▶ PASSAGE SHOWN:
The power parameters monitored by the system, such as voltage \( V \), current \( I \), and power \( P \), are related by the formula for AC power:
$$ P = V \times I \times \text{PF} $$
where PF is the power factor. The system continuously computes these values to ensure they remain within safe limits for the EV charging station. Additionally, the temperature rise \( \Delta T \) is calculated as:
$$ \Delta T = T_{\text{device}} – T_{\text{ambient}} $$
where \( T_{\text{device}} \) is the temperature of the EV charging station equipment and \( T_{\text{ambient}} \) is the ambient temperature. This parameter is critical for preventing overheating in the EV charging station.
In conclusion, I have designed a monitoring system for EV charging stations based on microcontroller technology, power acquisition devices, environmental acquisition devices, relays, and RedCap communication modules. By integrating RedCap communication technology with microcontroller control solutions, efficient and intelligent monitoring of EV charging stations is achieved. The application of RedCap technology makes data transmission more stable and reliable while reducing power consumption, making it suitable for large-scale deployment. This monitoring system can efficiently and accurately perform real-time monitoring of EV charging stations, ensuring the safety and reliability of electric vehicle charging facilities and effectively reducing the risk of accidents. Furthermore, the system features dynamic adjustment of safety thresholds based on environmental conditions, further enhancing its flexibility and adaptability. Future work will explore more advanced algorithms and technologies to improve the intelligence level of the monitoring system, such as using machine learning to predict potential failures in EV charging stations. For EV charging stations operating in different regions and climatic conditions, more refined safety standards and threshold adjustment strategies will be developed. Combined with user historical charging data, personalized charging suggestions and services can be provided. These improvements will help promote the development of monitoring technology for EV charging stations, offering safer and more convenient services for the electric vehicle industry.

▶ WORK REQUEST:
Answer these questions from the passage on EV charging station monitoring:
1. In the AC power formula, what does PF stand for?
2. How is the temperature rise ΔT calculated?
3. What technology does the passage propose for predicting potential failures in future work?
The lines that come next have no connection to the passage on EV charging station monitoring.

▶ DATA SHOWN:
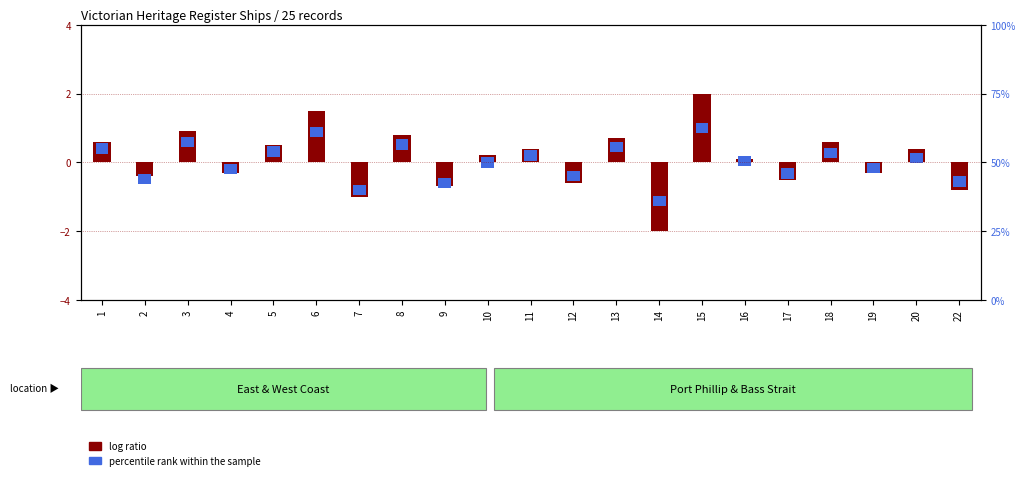

Rank the categories by value from lowest to highest.

14, 7, 22, 9, 12, 17, 2, 4, 19, 16, 10, 11, 20, 5, 1, 18, 13, 8, 3, 6, 15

▶ RESULT BELOW:
1. The power factor.
2. The ambient temperature is subtracted from the temperature of the EV charging station equipment.
3. Machine learning.